No se espante
nuestro sufrido lector. No estamos aplicando a tan noble insignia episcopal el ritmo
de la conga, popular baile cubano de origen africano. No, no van por ahí los
tiros. Intentaremos explicarnos.
No hace mucho, al
acabar una celebración eucarística presidida por un obispo que no era el diocesano,
se acerca un concelebrante, ya con cierta juventud acumulada, y pregunta a un
liturgista presente en la citada celebración: «El obispo que ha presidido tendría
que haber llevado el báculo mirando hacia dentro, ¿verdad?» A lo que el
profesor contesta con otra pregunta: «¿Por qué?» «Hombre –añade el primero– porque
no es el obispo diocesano y, por tanto, no tiene jurisdicción en esta Iglesia».
Llegadas las
cosas a este punto, el liturgista comprende de qué va la cosa, y responde como
es justo hacer: que ahora –es decir, hace ya diez mil millones de años– esta
praxis no está vigente, dado que el Ceremonial de los obispos actual (1984) no
hace distinción en este punto. Solo advierte que un obispo fuera de su diócesis
puede usar el báculo con consentimiento del obispo del lugar. Y precisa lo
siguiente: «El obispo usa el báculo con la curvatura dirigida hacia el pueblo»
(núm. 59).
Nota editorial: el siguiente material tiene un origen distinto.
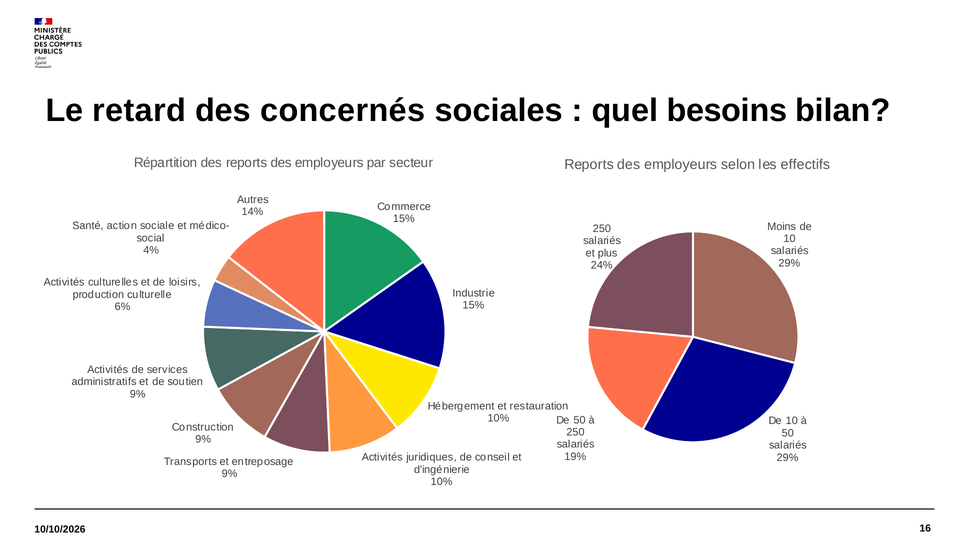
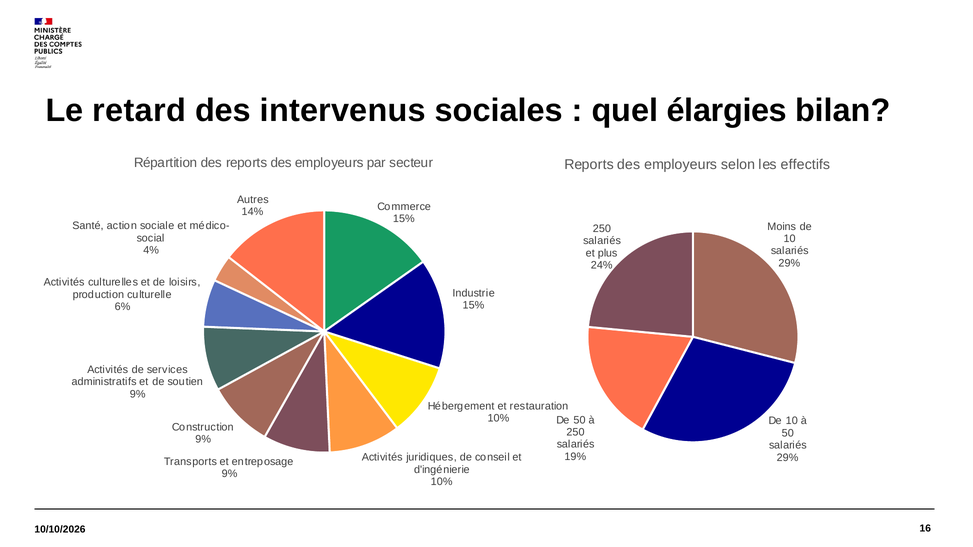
concernés: concernés -> intervenus
besoins: besoins -> élargies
Sin más distingos.
Dicho esto,
parece que nuestro concelebrante observador se quedó algo perplejo, que no le
gustó esta falta de diferencia, pero aceptó la innovación y, en particular, le
agradó saber que el obispo presidente de la misa hubiese obedecido a lo
litúrgico.
E hizo muy bien.
Porque de lo que se trata –digámoslo por enésima vez– es de celebrar la
liturgia conforme a lo que disponen los libros. Y tener fe en el Señor, que da
la gracia divina a quien va a recibirla con las disposiciones necesarias.